RDC sets sights on 51% takeover of PrimeTime

Landmark: Pilane Crossing is one of PrimeTime’s recognisable assets PIC: PRIMETIME.CO.BW
 
Landmark: Pilane Crossing is one of PrimeTime’s recognisable assets PIC: PRIMETIME.CO.BW

In a public notice last Friday that directors stressed was not an offer or an undertaking to make an offer, RDC Properties’ directors said the group was potentially looking at offering PrimeTime investors 0.6875 RDC units for every one PrimeTime unit they hand over.

RDC is seeking 50 + 1 percent of PrimeTime’s units and will issue at least 91 million new RDC units to cover this, giving a face value for the deal of P218.4 million. The ratio of 0.6875 RDC units for every one PrimeTime unit, is based on the price of the Botswana Stock Exchange (BSE) price of P2.40 for RDC’s units and P1.65 for PrimeTime units as at close of business on June 20.

RDC is also potentially offering PrimeTime unitholders who swap their holdings, a bonus unit issue consisting of one new RDC unit for every four held. The offer is for those unitholders who participate in the potential offer ahead of its closing and would result in a further 189 million new RDC units.

RDC, which has the largest investment property portfolio on the Botswana Stock Exchange at P6 billion, has spent several months engaging major unitholders within PrimeTime on the possibility of making a partial offer directly to them, rather than the board or management.

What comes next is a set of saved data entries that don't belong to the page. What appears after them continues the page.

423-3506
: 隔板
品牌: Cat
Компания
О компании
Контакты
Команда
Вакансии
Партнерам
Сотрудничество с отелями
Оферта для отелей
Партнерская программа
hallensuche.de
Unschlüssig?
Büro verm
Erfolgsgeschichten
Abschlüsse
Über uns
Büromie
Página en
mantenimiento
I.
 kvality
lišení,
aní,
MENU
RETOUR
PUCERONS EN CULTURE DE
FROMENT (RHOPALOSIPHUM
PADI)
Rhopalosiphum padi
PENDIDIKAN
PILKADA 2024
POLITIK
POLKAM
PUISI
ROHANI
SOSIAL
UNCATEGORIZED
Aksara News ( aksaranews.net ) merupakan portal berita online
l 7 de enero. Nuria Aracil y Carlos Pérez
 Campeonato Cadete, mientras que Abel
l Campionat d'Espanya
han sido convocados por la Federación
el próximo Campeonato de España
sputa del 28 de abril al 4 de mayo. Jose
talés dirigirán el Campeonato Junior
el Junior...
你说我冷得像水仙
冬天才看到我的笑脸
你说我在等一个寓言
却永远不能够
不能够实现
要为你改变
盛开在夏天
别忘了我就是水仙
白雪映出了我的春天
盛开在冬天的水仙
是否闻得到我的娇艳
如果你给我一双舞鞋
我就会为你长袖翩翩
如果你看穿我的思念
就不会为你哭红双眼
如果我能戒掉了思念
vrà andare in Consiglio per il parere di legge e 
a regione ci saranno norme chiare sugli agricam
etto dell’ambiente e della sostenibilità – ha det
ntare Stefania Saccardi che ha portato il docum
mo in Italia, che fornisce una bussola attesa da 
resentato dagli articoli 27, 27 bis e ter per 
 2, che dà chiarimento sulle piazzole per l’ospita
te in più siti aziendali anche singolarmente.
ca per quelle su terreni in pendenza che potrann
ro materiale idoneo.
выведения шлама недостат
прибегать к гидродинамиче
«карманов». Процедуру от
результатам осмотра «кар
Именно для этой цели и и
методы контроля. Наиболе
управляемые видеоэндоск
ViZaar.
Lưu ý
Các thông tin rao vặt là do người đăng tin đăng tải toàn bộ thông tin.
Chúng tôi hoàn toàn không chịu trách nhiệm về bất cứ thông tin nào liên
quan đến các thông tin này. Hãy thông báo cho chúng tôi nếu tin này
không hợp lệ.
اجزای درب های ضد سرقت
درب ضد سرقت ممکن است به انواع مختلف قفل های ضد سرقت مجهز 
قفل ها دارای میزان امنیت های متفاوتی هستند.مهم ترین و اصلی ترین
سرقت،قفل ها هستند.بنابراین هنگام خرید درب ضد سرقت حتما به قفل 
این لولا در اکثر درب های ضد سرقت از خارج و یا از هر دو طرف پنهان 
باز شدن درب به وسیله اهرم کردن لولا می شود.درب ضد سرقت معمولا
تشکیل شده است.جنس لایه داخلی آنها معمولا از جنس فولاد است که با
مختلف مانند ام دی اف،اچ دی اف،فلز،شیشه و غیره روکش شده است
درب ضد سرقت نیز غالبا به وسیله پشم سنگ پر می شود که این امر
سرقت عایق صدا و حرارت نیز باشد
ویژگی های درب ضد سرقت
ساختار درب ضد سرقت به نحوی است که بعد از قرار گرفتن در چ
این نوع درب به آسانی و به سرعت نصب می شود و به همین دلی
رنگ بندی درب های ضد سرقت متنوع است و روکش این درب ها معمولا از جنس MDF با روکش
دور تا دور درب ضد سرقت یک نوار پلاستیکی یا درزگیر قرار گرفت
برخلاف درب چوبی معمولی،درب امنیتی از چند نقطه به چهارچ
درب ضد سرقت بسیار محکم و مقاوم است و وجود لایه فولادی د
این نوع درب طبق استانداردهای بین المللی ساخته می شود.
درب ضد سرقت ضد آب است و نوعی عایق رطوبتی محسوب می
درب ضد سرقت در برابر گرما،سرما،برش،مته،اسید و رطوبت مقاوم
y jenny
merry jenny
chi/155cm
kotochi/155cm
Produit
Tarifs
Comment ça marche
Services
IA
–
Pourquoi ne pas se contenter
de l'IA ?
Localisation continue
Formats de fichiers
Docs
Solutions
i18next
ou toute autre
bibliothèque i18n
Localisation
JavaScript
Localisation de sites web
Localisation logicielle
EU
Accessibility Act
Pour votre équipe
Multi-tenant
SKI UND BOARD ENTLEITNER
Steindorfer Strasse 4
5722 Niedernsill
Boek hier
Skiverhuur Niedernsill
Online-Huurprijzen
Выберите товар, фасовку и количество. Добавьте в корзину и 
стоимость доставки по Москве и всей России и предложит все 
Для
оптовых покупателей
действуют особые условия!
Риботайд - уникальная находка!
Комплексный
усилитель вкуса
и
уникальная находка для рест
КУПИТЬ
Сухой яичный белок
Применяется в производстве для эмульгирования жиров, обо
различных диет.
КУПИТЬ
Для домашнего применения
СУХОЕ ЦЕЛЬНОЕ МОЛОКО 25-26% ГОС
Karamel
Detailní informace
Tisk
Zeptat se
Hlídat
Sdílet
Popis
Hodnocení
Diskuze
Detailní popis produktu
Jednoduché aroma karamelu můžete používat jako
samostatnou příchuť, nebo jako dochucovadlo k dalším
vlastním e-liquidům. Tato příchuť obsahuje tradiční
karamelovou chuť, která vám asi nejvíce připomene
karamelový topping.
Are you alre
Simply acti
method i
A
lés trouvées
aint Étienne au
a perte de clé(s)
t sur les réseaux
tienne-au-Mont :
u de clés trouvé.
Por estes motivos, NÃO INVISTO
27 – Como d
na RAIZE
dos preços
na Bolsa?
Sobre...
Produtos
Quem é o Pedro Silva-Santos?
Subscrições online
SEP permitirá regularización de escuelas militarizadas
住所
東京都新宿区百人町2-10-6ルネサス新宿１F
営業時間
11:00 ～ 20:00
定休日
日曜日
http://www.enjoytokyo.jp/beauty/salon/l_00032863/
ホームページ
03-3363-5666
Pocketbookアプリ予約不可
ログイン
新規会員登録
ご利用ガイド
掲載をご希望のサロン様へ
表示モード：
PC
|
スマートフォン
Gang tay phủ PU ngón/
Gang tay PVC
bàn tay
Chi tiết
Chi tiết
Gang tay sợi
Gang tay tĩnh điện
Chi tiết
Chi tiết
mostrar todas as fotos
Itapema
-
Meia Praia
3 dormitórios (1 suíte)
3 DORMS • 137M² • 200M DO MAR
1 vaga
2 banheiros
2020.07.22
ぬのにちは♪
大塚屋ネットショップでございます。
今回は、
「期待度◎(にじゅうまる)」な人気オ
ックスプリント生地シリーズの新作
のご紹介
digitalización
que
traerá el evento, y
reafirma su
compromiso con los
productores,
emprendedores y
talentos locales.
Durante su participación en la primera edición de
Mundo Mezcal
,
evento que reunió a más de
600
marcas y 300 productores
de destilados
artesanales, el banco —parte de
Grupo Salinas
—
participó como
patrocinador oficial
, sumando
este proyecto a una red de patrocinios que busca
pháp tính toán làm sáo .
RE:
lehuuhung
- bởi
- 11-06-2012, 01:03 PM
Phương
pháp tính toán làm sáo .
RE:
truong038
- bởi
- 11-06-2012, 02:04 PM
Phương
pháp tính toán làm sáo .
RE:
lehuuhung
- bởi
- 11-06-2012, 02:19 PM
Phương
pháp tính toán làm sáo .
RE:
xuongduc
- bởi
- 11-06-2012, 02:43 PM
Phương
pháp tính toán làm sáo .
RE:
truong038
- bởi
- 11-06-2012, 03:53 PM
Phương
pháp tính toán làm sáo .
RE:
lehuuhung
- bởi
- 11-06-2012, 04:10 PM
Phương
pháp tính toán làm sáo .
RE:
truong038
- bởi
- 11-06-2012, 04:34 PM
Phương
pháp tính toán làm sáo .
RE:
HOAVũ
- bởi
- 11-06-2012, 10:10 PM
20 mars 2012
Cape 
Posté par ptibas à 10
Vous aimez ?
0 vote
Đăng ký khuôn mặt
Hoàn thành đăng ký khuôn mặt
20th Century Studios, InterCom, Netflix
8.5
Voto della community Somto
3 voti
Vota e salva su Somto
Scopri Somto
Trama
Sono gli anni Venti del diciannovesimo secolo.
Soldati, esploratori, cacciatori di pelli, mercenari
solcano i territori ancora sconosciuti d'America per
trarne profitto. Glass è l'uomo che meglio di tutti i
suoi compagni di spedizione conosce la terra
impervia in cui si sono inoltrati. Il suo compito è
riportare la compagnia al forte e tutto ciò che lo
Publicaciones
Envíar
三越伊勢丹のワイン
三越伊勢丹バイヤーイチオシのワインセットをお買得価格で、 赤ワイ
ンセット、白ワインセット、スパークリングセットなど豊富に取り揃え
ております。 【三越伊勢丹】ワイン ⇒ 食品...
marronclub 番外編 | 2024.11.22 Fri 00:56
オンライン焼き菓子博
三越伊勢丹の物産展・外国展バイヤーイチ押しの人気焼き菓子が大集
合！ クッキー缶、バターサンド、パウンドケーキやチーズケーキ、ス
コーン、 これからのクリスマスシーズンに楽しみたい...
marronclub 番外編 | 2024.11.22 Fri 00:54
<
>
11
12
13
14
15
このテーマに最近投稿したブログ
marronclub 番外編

The action, known as a hostile offer, is rare on the local exchange and has raised excitement amongst market watchers.

As the two property firms are listed, they are obliged to make public announcements on the possible offer, a situation that has led to a series of cautionary statements by both sides to investors since February.

This week, giving more details on its intentions, RDC Properties’ directors said the proposed move made sense to both RDC and PrimeTime investors.

“The potential transaction is intended to create a significant real estate player of scale in Botswana, support the ability to accelerate organic growth opportunities and leverage the larger asset management and administrative functions as well as unlock potential cost savings and operational efficiencies of the enlarged group. “The potential transaction is (also) intended to provide immediately improved sector and geographic diversification through the combined group, through greater exposure into the residential and industrial sectors for RDC unitholders, and access to the Croatian market for PrimeTime unitholders,” RDC directors stated.

Directors said the combined portfolio would provide the opportunity to reduce the combined loan-to-value to a targeted level of about 35% over the 12 to 24 months post-implementation of the potential transaction. The potential deal would also improve unit liquidity and unlock net asset value through “the ongoing recycling of non-core or non-strategic properties within the combined portfolio, enhancing the combined portfolio fundamentals and balance sheet flexibility”.

PrimeTime’s board, meanwhile, is pushing back against the proposed transaction, with the group’s chair, Paul Masie, saying the uncertainty created since February was proving detrimental to PrimeTime’s investors.

PrimeTime’s board believes the uncertainty caused by months of behind-the-scenes talks with unitholders, without a substantive offer, has had a bearing on PrimeTime’s share price.

Masie said using a share swap based on the June 20 spot price was highly unusual as most transactions of this nature are based on net asset value per share.

“Using the share price as a value marker is detrimental to PrimeTime unit holders,” he said. “Sentiment drives share price and the company’s shares have been trading under the threat of a takeover for months which surely must have impacted the price.”

Masie further said the proposal for bonus units resulting in the issuance of an additional 189 million RDC shares, would significantly dilute value for PrimeTime unitholders.

“The motive for this hostile bid should be questioned as only a select group stand to benefit from this transaction,” he said.

Masie also questioned the rationale proposed by RDC.

“RDC boasts that the aggressive takeover of PrimeTime will provide its unitholders with greater exposure to the residential and industrial sectors. “How is this possible when PrimeTime has very little industrial assets, and no residential assets whatsoever? “RDC furthermore argues that the transaction will provide PrimeTime unitholders with exposure to Croatia. “Certainly, there are much more attractive investment opportunities in Eastern Europe and other offshore platforms that PrimeTime unitholders could consider and not necessarily the ones that RDC is invested in,” he said.

In its defence, RDC directors said the BSE had granted the necessary approvals to approach several minority unitholders of PrimeTime concerning the potential transaction subject to non-disclosure agreements.

“RDC has sought to approach independent directors of PrimeTime to discuss the potential transaction. “This approach is ongoing,” they stated.

Meanwhile, PrimeTime has said its independent directors had availed themselves for a meeting on June 18, 2024, with Investec Corporate Finance SA, “who purported to represent RDC”.

“Investec did not proceed with the meeting. “PrimeTime is not aware of any special dispensation given to RDC by the BSE to approach its minority unitholders,” PrimeTime directors stated.